> **SOURCE PASSAGE**
((
Friday, 20 March 2015

E-Readers + Friday Memes

My new bookshelf fits in the palm of my hands.
I'd like to take this opportunity to make a confession: I finally caved in and bought myself an E-Reader: a Kindle to be precise. This might not seem particularly shocking but I do feel like a hypocrite of sorts considering my staunch opposition over the last few years. Not that I ever had a vendetta against Kindles or Kobos or whatever type of e-readers are available on the market but rather, my aversion was mostly personal: making the transition felt immoral in some way. Not to mention, replacing physical books with digital copies seemed like a profane slap in the face to our long held literary traditions. I'm sure that our ancestors who used to tell stories through oration or on the drawings of rocks felt a similar way when parchment was introduced. I am sure others would agree that there is something special about holding an actual book in your hands, the intoxicating smell of an old book, being able to flip back and forth through the pages. Ever since Gutenberg's printing press, books have always been printed but now with technology, this literary tradition seems like it will soon become archaic like ancient Egyptian hieroglyphics. A scary thought, indeed. I won't bother going into a lengthy debate about the pros and cons of E-Readers since enough energy has already been expended on the subject; however, I will say this: despite my adoration for the Kindle, I will not stop buying or reading printed books. It's going to take a whole lot more than being able to store 1000's of books in a small device and reading a screen to get rid of my highly decorated bookshelves. 

Anyways, one of several problems that I have encountered with the e-reader so far is that without a protective cover, it can get damaged quite easily. If you accidentally drop it, then it's likely toast. The obvious solution would be to buy a cover but they can be fairly expensive and the various color designs are plain. I decided to look around and see if there were more elaborate covers available but this proved to be in vain. So, I decided to ask around, putting  out severals requests for a custom-made e-reader cover, which of course, I would gladly pay for. When it seemed that no one would answer the challenge, I got an email from a wonderful woman who decided to take me up on my offer. I couldn't be more ecstatic. She even has a quaint little blog called Princess on a Pence so check it out. The cover should be arriving by mail soon, can't wait! Just out of curiosity, how many of you out there prefer the e-reader to actual books or vice versa? I'd like to know where you stand so please feel free to leave a comment below.

I have been really caught up with reading lately, hence the lack of reviews this week. I'm making my way through a plethora of short-stories, poetry and juggling several novels at once including 'Half of a Yellow Sun' by Chimamanda Ngozi Adichie, 'Under the Sun' by Guy Gavriel Kay and 'The Man Who Was Thursday' by G.K. Chesterton. I plan to focus more on reviews next week. In the mean time, here are a few Friday memes:


This is my first time participating in the Feature and Follow Friday held by Parajunkee and Alison Can Read. This is another great way to discover new book blogs and connect with others. There is also a question presented each week for everyone to answer:

Question of the Week: Have you ever been inspired by a book character to do something? Who was the character and what was it?
))
> **TASKS**
a: According to the blog post, what type of e-reader did the writer buy?
b: Transcribe everything in the blog post from "I have been" down to "what was it?".
c: List every novel that the blog post names as one the writer is reading, with its author.

> **PROVIDED DATA**
((
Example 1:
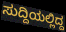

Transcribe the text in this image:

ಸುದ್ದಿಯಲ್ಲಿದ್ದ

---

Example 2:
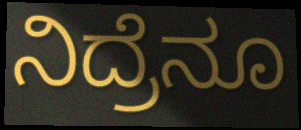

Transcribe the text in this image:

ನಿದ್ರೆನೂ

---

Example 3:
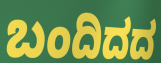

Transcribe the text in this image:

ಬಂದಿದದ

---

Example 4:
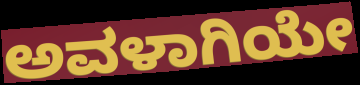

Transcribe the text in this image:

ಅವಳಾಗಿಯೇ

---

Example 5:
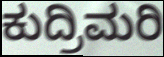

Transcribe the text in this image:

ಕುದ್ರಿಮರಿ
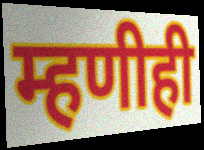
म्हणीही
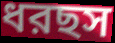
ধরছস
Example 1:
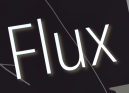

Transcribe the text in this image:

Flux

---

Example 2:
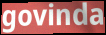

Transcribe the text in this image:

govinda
))
((
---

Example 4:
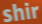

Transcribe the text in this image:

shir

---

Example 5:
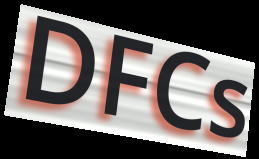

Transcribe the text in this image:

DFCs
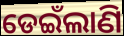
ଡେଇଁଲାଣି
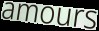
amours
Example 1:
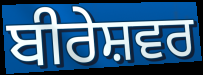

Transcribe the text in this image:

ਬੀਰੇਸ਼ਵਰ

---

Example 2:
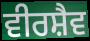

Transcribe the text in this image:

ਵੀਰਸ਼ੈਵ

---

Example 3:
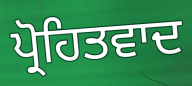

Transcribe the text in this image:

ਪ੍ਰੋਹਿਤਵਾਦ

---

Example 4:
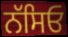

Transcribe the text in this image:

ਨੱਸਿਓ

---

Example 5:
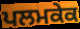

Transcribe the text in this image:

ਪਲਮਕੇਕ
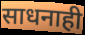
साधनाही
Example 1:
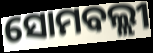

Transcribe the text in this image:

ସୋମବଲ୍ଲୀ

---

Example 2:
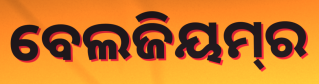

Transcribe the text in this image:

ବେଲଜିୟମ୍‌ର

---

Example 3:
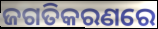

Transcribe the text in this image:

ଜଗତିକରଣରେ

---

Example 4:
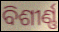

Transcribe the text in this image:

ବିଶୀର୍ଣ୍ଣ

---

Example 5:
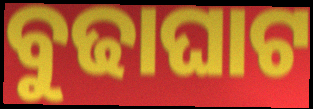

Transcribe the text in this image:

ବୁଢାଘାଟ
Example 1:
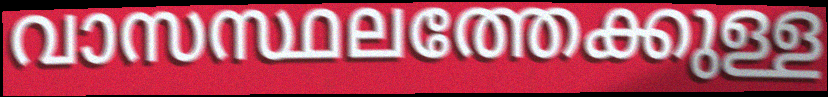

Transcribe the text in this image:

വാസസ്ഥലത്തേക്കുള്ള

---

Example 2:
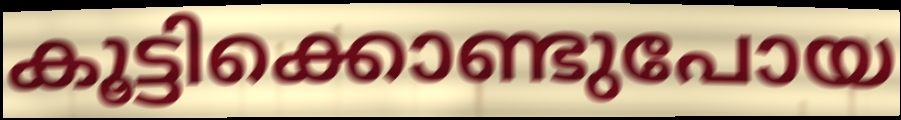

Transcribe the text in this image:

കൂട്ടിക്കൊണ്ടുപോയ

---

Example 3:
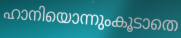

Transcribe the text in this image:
))
> **ANSWERS IN ORDER**
a: A Kindle.

b:
I have been really caught up with reading lately, hence the lack of reviews this week. I'm making my way through a plethora of short-stories, poetry and juggling several novels at once including 'Half of a Yellow Sun' by Chimamanda Ngozi Adichie, 'Under the Sun' by Guy Gavriel Kay and 'The Man Who Was Thursday' by G.K. Chesterton. I plan to focus more on reviews next week. In the mean time, here are a few Friday memes:


This is my first time participating in the Feature and Follow Friday held by Parajunkee and Alison Can Read. This is another great way to discover new book blogs and connect with others. There is also a question presented each week for everyone to answer:

Question of the Week: Have you ever been inspired by a book character to do something? Who was the character and what was it?

c:
- 'Half of a Yellow Sun' by Chimamanda Ngozi Adichie
- 'Under the Sun' by Guy Gavriel Kay
- 'The Man Who Was Thursday' by G.K. Chesterton